This sequence is not copied from a single OpenAI page. It is a practical synthesis of the documented feed, checkout, and payment flows into an implementable merchant architecture.

 

What usually breaks first

The weak points in this architecture are usually not surprising.

  • Feed data drifts from real inventory.
  • Promotions are resolved differently in different services.
  • Shipping and tax totals change between steps.
  • PSP token flows hit edge cases around retries or expiry.
  • Fraud and risk logic were not designed with this channel in mind.
  • OMS or support systems are not integrated early enough.

OpenAI's own guidance already hints at one of the big fixes: use daily snapshots plus API updates rather than relying on a static once-a-day feed if the underlying commerce state changes more frequently. Promotions are also explicitly API-driven, which means the merchant needs a robust update path beyond static file delivery.

The rest comes down to familiar engineering discipline: one authoritative checkout calculation path, clear service ownership, idempotent writes, and observability on every critical transition.

 

A realistic phased rollout

The safest rollout is narrow.

OpenAI notes that product-feed onboarding in ChatGPT is currently available to approved partners, and that Instant Checkout in ChatGPT is currently available to approved partners as well. That means the first phase is not full production rollout. It is readiness, access, and scope control.

A practical phased plan looks like this:

 

Phase 0: readiness

  • Confirm partner access path.
  • Write a short architecture note.
  • Identify source systems and owners.
  • Review prohibited-products policy and compliance ownership.

 

Phase 1: catalog readiness

  • Map feed fields.
  • Validate required fields.
  • Generate and submit an initial sample.
  • Publish daily snapshots.
  • Add intra-day API updates for changing data.

 

Phase 2: transaction orchestration

  • Build merchant-edge endpoints.
  • Connect pricing, inventory, tax, shipping, and promotions services.
  • Integrate delegated payment with the PSP path.
  • Return merchant-owned order decisions and confirmation states.

 

Phase 3: post-order operations

  • Connect OMS events.

= TASKS TO CARRY OUT =
a – Please copy everything in the checkout architecture text from "This sequence is" down to "integrated early enough.".
b – Carry on the checkout architecture text from its last line, the Phase 3 bullet "Connect OMS events."

= INFORMATION PROVIDED =
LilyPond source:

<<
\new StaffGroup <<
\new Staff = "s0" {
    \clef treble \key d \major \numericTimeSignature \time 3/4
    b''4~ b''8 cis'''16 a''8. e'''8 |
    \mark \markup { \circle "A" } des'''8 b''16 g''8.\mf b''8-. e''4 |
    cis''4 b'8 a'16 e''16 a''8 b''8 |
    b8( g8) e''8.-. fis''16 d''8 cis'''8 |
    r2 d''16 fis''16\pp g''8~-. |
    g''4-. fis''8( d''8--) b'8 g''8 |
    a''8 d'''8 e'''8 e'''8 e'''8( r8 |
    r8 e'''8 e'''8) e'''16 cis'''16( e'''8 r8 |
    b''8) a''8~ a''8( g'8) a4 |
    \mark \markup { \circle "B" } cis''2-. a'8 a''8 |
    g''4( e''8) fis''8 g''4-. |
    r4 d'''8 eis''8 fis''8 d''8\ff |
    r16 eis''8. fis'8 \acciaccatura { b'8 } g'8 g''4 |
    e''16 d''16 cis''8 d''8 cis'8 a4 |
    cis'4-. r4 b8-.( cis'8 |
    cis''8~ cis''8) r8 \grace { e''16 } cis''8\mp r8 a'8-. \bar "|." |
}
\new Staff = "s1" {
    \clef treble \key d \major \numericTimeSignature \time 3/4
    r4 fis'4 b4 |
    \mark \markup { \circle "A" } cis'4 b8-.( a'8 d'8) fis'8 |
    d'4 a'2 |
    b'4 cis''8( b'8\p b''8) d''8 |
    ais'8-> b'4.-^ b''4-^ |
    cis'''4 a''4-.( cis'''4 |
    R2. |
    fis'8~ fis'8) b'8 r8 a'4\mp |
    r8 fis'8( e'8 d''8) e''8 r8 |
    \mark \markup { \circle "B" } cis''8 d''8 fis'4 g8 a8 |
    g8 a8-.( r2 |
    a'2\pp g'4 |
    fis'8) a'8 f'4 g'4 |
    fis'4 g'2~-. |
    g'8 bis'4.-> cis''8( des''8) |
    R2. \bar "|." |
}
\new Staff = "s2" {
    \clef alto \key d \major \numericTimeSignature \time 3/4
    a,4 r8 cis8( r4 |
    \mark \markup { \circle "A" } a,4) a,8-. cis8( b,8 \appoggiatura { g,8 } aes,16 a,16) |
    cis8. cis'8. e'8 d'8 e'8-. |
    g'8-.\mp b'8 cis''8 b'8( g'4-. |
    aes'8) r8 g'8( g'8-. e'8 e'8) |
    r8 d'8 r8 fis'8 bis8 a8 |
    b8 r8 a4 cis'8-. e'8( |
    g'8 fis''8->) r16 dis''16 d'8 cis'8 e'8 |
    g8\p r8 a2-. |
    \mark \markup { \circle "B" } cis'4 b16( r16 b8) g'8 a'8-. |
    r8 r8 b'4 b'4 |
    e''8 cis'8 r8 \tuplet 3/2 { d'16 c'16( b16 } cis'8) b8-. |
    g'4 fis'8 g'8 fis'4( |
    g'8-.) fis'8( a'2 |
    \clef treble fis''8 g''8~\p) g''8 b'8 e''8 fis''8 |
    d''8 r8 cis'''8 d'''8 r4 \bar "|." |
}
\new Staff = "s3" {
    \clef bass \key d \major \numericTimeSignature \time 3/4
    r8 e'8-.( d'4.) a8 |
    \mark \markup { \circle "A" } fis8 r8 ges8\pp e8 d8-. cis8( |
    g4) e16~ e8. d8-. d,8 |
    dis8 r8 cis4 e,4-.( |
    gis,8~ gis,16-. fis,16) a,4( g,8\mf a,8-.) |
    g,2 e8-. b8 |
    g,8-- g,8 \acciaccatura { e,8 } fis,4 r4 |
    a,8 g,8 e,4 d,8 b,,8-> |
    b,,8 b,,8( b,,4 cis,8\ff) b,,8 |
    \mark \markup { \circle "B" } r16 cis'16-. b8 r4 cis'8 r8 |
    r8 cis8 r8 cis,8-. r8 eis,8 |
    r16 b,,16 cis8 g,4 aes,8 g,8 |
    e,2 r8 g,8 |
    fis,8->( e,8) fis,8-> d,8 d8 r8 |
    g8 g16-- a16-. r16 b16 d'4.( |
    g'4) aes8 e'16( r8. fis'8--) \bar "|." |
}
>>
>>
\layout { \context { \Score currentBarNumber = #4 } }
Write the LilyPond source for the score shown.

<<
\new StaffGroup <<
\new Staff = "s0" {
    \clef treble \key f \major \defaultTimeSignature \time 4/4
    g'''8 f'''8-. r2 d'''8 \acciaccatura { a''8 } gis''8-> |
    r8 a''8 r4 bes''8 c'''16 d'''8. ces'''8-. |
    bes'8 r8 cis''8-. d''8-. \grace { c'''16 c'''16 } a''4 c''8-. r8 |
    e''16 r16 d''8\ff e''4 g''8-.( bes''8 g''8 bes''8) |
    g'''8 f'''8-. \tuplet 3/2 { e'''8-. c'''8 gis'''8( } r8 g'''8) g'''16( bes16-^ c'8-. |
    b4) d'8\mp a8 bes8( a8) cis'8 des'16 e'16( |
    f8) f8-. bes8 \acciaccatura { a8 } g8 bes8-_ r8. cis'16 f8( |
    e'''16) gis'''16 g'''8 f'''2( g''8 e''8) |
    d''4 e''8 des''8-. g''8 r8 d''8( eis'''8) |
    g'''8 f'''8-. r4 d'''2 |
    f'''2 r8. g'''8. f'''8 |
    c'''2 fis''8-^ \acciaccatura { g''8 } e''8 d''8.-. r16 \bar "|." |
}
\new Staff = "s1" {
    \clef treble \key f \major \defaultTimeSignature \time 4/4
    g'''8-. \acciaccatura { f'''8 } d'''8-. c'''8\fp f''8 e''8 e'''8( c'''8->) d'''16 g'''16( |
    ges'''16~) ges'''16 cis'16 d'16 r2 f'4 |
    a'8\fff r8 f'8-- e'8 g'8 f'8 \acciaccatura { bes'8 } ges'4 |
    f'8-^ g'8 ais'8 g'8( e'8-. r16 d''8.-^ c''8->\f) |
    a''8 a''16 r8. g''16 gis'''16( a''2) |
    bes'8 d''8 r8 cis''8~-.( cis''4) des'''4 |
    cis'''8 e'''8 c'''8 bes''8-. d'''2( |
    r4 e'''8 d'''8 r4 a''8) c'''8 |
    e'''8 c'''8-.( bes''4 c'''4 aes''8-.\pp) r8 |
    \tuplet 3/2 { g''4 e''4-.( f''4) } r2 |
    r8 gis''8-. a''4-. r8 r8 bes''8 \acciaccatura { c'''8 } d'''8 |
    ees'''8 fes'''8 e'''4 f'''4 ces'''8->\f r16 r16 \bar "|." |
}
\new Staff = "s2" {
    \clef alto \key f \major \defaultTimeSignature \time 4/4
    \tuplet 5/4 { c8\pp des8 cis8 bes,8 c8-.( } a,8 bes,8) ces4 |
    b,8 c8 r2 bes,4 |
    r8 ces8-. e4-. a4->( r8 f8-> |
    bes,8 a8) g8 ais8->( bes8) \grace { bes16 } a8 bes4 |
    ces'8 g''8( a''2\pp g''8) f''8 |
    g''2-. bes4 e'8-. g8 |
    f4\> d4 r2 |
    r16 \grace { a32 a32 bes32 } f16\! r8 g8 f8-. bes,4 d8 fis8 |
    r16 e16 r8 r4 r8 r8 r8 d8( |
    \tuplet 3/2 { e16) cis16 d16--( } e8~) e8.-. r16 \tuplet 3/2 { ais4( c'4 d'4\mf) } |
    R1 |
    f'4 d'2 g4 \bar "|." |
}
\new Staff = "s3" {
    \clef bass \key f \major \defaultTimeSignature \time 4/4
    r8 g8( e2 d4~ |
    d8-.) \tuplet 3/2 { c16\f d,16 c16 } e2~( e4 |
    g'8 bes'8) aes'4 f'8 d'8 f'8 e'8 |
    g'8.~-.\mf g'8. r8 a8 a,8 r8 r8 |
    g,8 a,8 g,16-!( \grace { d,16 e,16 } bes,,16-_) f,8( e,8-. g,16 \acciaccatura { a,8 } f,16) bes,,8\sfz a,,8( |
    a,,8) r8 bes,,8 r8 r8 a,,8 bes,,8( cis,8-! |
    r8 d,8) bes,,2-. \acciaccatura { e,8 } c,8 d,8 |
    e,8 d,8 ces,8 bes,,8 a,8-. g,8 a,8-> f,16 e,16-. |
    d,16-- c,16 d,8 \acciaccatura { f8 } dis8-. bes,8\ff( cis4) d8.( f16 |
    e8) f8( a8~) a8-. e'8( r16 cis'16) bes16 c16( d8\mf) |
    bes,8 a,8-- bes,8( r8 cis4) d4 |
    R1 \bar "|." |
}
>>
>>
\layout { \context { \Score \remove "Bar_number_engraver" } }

= TASK RESULTS =
a –
This sequence is not copied from a single OpenAI page. It is a practical synthesis of the documented feed, checkout, and payment flows into an implementable merchant architecture.

 

What usually breaks first

The weak points in this architecture are usually not surprising.

  • Feed data drifts from real inventory.
  • Promotions are resolved differently in different services.
  • Shipping and tax totals change between steps.
  • PSP token flows hit edge cases around retries or expiry.
  • Fraud and risk logic were not designed with this channel in mind.
  • OMS or support systems are not integrated early enough.

b –
  • Add order status lookups.
  • Add cancellation and return eligibility logic.
  • Route support through the merchant's service stack.

This phased plan is not mandated by OpenAI, but it fits the documented platform model and reduces risk by avoiding a "connect everything at once" rollout.

 

What to tell leadership

Leadership teams may hear "ChatGPT Commerce" and assume this is a chatbot add-on or a thin UI integration. The more accurate description is different.

This is a new channel that uses the merchant's existing commerce capabilities through structured feeds, ACP-based checkout flows, and delegated payment, while the merchant retains responsibility for payment, order acceptance, fulfillment, compliance, and customer support.

That framing is useful because it keeps the conversation honest. The opportunity is real, but so is the implementation work.

 

Final point

The most useful way to think about ChatGPT Commerce is not as a replacement for the commerce stack, but as a new intent channel that demands cleaner exposure of the stack the merchant already has. OpenAI's documentation is explicit about merchant ownership of product quality, payment processing, order acceptance, and operational follow-through.

The originality in implementation does not come from inventing new facts about the platform. It comes from building the merchant edge well, keeping business truth in the right systems, and rolling out the channel in a narrow, observable, supportable way.